Para la aplicación de la prescripción dentro el Derecho Tributario, la Sentencia N° 52 de 28 de junio de 2016, emitida por esta Sala Contenciosa y Contenciosa Administrativa Social y Administrativa Primera, de este Tribunal Supremo de Justicia, estableció que es aplicable el principio de tempus comici delicti; es decir, la normativa aplicable al momento de la generación de la obligación, afirmación establecida comprendiendo que la aplicación de la prescripción corresponde a la gama del derecho sustantivo.
Sobre la motivación y fundamentación de las resoluciones en el debido proceso.

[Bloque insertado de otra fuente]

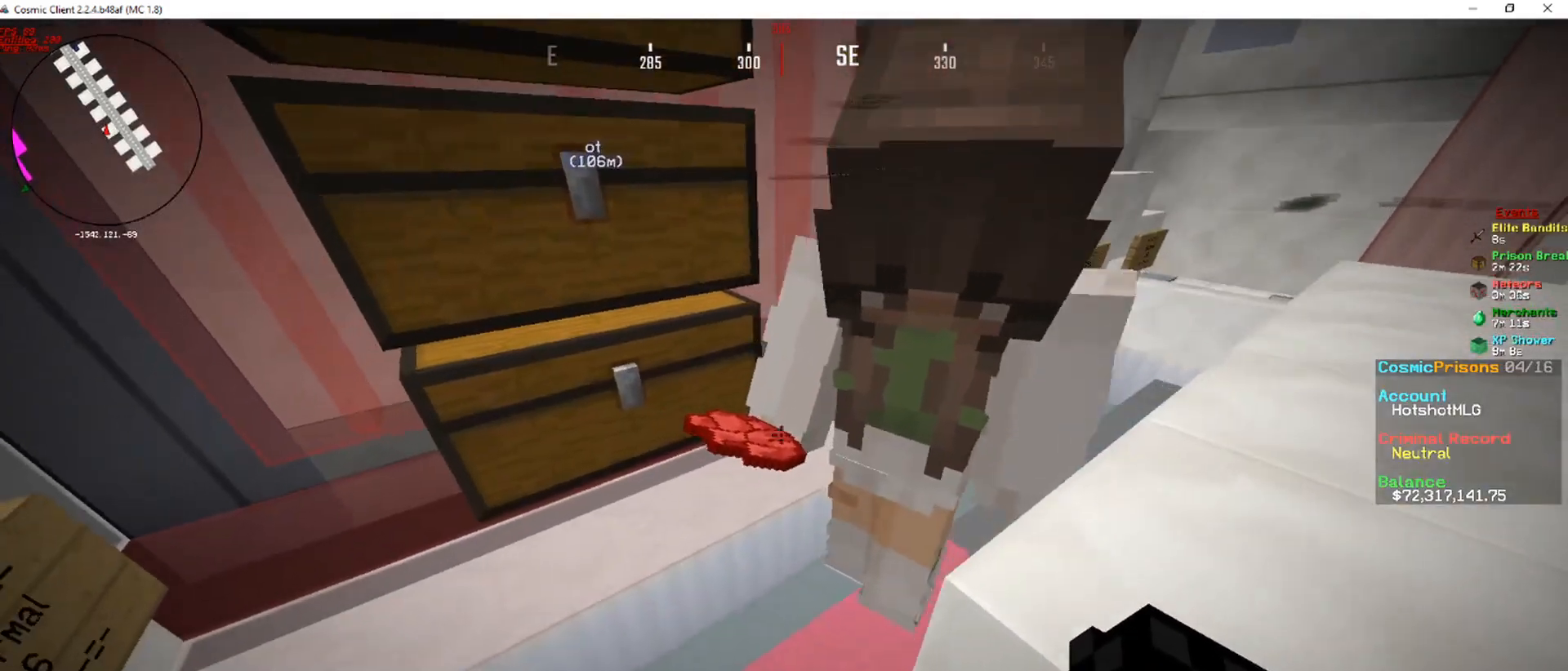
{"keys": [], "mouse": [], "events": [[33, "a", "up"]]}
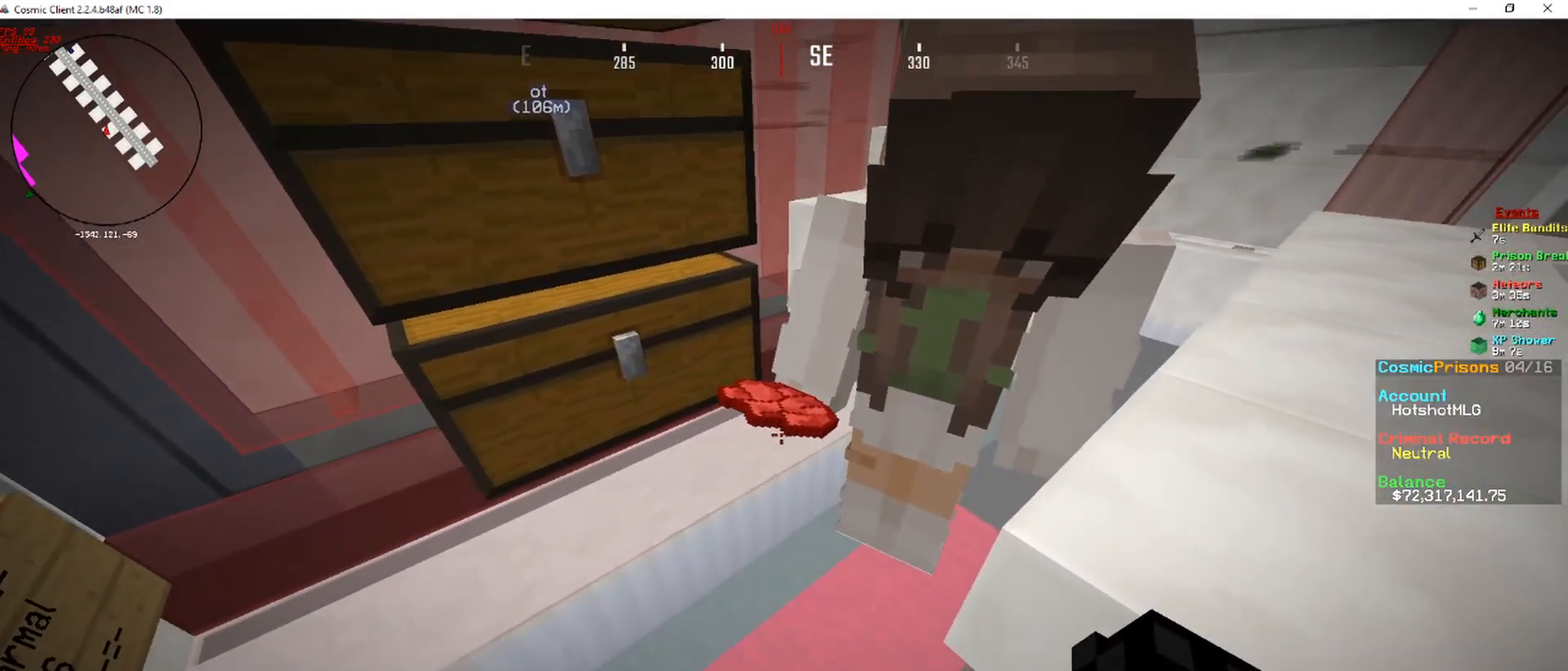
{"keys": [], "mouse": [], "events": []}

Al respecto la SCP 0249/2014-S2, estableció que: “…En relación a la motivación y fundamentación el Tribunal Constitucional Plurinacional en sus Sentencias Constitucionales Plurinacionales 0386/2013 de 25 de marzo de 2013 y 0903/2012 de 22 de agosto, señaló: “La frondosa jurisprudencia del extinto Tribunal Constitucional, la que se asume por cuanto esta no contraviene la nueva Ley Fundamental, ha entendido que: “La garantía del debido proceso, comprende entre uno de sus elementos la exigencia de la motivación de las resoluciones, lo que significa, que toda autoridad que conozca de un reclamo, solicitud o dicte una resolución resolviendo una situación jurídica, debe ineludiblemente exponer los motivos que sustentan su decisión, para lo cual, también es necesario que exponga los hechos establecidos, si la problemática lo exige, de manera que el justiciable al momento de conocer la decisión del juzgador lea y comprenda la misma, pues la estructura de una resolución tanto en el fondo como en la forma, dejará pleno convencimiento a las partes de que se ha actuado no sólo de acuerdo a las normas sustantivas y procesales aplicables al caso, sino que también la decisión está regida por los principios y valores supremos rectores que rigen al juzgador, eliminándose cualquier interés y parcialidad, dando al administrado el pleno convencimiento de que no había otra forma de resolver los hechos juzgados sino de la forma en que se decidió. Al contrario, cuando aquella motivación no existe y se emite únicamente la conclusión a la que se ha arribado, son razonables las dudas del justiciable en sentido de que los hechos no fueron juzgados conforme a los principios y valores supremos (…). Asimismo, cabe señalar que la motivación no implicará la exposición ampulosa de consideraciones y citas legales, sino que exige una estructura de forma y de fondo, pudiendo ser concisa, pero clara y satisfacer todos los puntos demandados…” (El resaltado ha sido añadido).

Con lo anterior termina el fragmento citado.